- [Do this]: Reproduce the entries below verbatim, from the first line through the line containing "country: Sweden", including both of these lines.

--- Records shown ---

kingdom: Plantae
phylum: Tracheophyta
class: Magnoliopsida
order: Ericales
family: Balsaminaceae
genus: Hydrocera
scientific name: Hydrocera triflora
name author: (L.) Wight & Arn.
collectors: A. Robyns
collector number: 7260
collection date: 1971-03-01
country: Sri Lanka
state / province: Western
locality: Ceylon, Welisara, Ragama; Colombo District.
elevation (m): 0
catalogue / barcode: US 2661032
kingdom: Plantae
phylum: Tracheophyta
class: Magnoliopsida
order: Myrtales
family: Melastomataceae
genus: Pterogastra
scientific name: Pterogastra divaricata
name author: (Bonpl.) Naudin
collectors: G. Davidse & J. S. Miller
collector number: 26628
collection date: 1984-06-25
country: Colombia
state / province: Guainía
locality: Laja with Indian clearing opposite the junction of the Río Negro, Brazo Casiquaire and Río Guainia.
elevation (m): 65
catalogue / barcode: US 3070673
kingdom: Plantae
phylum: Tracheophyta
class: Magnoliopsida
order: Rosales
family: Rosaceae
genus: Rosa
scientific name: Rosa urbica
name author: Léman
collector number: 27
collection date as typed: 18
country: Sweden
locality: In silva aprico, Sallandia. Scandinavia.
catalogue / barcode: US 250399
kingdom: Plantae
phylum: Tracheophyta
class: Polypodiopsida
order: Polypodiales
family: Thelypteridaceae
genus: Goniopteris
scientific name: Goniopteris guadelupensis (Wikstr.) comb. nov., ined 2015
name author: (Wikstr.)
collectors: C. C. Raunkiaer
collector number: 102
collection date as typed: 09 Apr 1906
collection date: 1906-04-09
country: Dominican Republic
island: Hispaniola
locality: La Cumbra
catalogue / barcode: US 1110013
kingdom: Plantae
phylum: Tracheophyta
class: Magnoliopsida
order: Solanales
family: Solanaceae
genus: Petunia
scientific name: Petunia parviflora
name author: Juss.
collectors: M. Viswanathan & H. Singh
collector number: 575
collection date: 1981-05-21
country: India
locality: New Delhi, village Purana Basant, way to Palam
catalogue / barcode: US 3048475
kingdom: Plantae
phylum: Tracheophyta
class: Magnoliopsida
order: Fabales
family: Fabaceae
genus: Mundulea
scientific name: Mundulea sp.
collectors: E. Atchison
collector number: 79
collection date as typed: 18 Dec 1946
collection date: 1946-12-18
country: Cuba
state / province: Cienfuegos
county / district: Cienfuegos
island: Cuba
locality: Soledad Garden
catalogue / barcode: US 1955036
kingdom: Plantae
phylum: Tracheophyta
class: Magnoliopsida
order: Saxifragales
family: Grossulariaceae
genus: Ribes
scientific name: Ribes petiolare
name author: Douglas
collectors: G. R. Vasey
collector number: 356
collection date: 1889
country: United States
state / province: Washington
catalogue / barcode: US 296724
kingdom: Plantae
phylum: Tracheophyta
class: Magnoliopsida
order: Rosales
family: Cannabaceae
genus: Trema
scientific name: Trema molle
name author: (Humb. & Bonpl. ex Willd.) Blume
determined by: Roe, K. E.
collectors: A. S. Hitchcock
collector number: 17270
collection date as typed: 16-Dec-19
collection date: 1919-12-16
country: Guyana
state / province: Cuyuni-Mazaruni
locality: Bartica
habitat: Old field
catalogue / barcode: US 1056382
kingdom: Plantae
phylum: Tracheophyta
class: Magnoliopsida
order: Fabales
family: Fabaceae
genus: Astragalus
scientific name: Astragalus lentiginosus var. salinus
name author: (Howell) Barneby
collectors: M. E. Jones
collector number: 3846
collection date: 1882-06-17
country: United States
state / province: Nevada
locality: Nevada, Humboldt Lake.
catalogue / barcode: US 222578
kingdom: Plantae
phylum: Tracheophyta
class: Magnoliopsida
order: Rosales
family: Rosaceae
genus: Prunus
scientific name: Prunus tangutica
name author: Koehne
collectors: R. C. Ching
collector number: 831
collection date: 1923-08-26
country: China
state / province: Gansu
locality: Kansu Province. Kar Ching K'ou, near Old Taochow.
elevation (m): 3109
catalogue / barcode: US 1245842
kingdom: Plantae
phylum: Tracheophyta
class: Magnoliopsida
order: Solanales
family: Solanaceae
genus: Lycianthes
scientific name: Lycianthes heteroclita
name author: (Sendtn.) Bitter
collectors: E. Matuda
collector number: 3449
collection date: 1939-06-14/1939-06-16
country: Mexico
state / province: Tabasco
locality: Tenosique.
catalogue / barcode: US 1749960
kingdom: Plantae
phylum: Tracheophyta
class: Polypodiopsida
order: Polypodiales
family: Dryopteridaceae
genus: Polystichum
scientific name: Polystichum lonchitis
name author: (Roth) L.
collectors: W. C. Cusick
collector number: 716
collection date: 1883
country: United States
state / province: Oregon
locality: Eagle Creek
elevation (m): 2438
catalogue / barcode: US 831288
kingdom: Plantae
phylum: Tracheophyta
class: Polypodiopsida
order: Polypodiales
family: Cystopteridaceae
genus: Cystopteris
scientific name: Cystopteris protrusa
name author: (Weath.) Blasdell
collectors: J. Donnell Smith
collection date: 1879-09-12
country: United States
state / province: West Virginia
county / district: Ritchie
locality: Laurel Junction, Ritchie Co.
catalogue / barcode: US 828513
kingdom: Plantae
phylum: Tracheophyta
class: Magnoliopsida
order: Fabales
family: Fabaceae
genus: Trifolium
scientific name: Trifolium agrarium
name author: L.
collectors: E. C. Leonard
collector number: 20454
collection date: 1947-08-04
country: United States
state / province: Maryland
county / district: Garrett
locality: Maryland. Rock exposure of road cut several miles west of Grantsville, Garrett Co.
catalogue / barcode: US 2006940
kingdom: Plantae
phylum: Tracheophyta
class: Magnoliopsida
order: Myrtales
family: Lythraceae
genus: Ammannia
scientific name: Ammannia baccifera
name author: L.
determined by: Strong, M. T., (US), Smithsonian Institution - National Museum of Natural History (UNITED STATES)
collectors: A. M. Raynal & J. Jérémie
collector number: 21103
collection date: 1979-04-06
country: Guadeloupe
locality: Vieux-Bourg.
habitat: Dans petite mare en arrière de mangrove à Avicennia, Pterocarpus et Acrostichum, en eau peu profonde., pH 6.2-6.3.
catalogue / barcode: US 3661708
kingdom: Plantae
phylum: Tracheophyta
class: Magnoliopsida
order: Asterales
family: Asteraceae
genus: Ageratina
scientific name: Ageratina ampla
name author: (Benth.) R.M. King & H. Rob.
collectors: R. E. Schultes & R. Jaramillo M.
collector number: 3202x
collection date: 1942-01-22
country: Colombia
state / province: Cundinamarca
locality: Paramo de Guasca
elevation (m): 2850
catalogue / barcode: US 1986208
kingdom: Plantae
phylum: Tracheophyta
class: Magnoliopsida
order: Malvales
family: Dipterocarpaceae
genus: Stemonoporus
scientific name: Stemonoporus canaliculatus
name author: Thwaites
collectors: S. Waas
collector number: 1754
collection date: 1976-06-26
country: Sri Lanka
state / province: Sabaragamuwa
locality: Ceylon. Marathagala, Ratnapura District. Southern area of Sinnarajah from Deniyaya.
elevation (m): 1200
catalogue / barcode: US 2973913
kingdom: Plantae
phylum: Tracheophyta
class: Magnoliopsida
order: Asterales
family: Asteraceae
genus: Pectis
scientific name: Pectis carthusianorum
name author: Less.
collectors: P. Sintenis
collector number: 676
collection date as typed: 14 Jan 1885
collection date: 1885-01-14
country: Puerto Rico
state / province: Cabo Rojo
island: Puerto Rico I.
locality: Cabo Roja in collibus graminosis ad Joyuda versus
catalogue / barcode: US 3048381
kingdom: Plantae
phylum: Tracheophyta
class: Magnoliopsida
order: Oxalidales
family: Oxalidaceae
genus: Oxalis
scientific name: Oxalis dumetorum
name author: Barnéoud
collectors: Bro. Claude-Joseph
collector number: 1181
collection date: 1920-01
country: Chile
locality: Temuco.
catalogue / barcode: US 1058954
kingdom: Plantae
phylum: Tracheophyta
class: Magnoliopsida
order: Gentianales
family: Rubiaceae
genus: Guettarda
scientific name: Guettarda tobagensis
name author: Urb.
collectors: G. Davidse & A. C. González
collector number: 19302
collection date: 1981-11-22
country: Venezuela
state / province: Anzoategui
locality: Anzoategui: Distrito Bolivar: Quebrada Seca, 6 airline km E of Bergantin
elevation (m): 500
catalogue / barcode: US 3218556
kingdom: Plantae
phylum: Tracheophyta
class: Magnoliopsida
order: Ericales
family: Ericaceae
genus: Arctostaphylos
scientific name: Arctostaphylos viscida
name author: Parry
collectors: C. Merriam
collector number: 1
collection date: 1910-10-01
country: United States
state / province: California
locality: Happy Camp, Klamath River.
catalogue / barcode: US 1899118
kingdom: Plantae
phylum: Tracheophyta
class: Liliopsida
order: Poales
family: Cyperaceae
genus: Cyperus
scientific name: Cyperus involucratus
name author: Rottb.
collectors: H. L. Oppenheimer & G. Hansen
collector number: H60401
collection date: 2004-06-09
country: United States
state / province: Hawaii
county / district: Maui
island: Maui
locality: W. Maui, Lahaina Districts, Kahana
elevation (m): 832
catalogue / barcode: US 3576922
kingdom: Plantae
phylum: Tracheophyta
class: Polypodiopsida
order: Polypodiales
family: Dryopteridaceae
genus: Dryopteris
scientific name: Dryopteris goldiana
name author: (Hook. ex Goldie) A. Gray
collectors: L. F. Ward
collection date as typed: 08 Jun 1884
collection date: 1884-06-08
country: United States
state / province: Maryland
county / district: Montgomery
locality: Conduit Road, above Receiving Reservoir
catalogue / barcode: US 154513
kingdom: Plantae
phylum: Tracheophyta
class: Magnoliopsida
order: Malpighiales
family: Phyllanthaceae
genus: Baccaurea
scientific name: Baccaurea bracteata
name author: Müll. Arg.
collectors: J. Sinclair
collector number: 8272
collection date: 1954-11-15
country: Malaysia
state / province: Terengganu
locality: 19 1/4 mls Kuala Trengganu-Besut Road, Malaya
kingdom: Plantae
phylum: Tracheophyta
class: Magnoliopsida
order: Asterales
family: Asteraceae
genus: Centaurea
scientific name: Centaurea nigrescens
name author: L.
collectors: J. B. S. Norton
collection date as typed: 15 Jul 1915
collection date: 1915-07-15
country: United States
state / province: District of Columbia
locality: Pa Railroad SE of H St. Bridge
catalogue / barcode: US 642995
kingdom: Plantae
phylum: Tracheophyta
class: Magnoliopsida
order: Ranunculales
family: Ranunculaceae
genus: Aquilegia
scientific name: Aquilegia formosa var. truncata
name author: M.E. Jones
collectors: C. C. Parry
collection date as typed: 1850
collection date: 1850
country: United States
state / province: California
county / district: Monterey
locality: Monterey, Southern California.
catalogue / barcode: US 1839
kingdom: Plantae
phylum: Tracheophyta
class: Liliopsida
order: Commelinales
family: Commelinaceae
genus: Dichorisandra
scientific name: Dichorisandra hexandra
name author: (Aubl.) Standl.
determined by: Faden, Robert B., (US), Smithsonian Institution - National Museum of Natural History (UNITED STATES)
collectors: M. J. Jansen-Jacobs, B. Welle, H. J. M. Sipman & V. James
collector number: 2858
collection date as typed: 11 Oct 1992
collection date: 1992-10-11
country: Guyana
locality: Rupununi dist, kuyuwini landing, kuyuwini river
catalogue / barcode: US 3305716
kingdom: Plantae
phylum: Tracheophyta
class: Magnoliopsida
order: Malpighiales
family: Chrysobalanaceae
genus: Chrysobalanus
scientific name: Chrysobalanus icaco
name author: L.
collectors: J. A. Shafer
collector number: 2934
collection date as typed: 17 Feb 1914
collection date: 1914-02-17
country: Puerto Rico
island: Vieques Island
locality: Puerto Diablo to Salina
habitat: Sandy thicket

---

- [Full solution]:
kingdom: Plantae
phylum: Tracheophyta
class: Magnoliopsida
order: Ericales
family: Balsaminaceae
genus: Hydrocera
scientific name: Hydrocera triflora
name author: (L.) Wight & Arn.
collectors: A. Robyns
collector number: 7260
collection date: 1971-03-01
country: Sri Lanka
state / province: Western
locality: Ceylon, Welisara, Ragama; Colombo District.
elevation (m): 0
catalogue / barcode: US 2661032
kingdom: Plantae
phylum: Tracheophyta
class: Magnoliopsida
order: Myrtales
family: Melastomataceae
genus: Pterogastra
scientific name: Pterogastra divaricata
name author: (Bonpl.) Naudin
collectors: G. Davidse & J. S. Miller
collector number: 26628
collection date: 1984-06-25
country: Colombia
state / province: Guainía
locality: Laja with Indian clearing opposite the junction of the Río Negro, Brazo Casiquaire and Río Guainia.
elevation (m): 65
catalogue / barcode: US 3070673
kingdom: Plantae
phylum: Tracheophyta
class: Magnoliopsida
order: Rosales
family: Rosaceae
genus: Rosa
scientific name: Rosa urbica
name author: Léman
collector number: 27
collection date as typed: 18
country: Sweden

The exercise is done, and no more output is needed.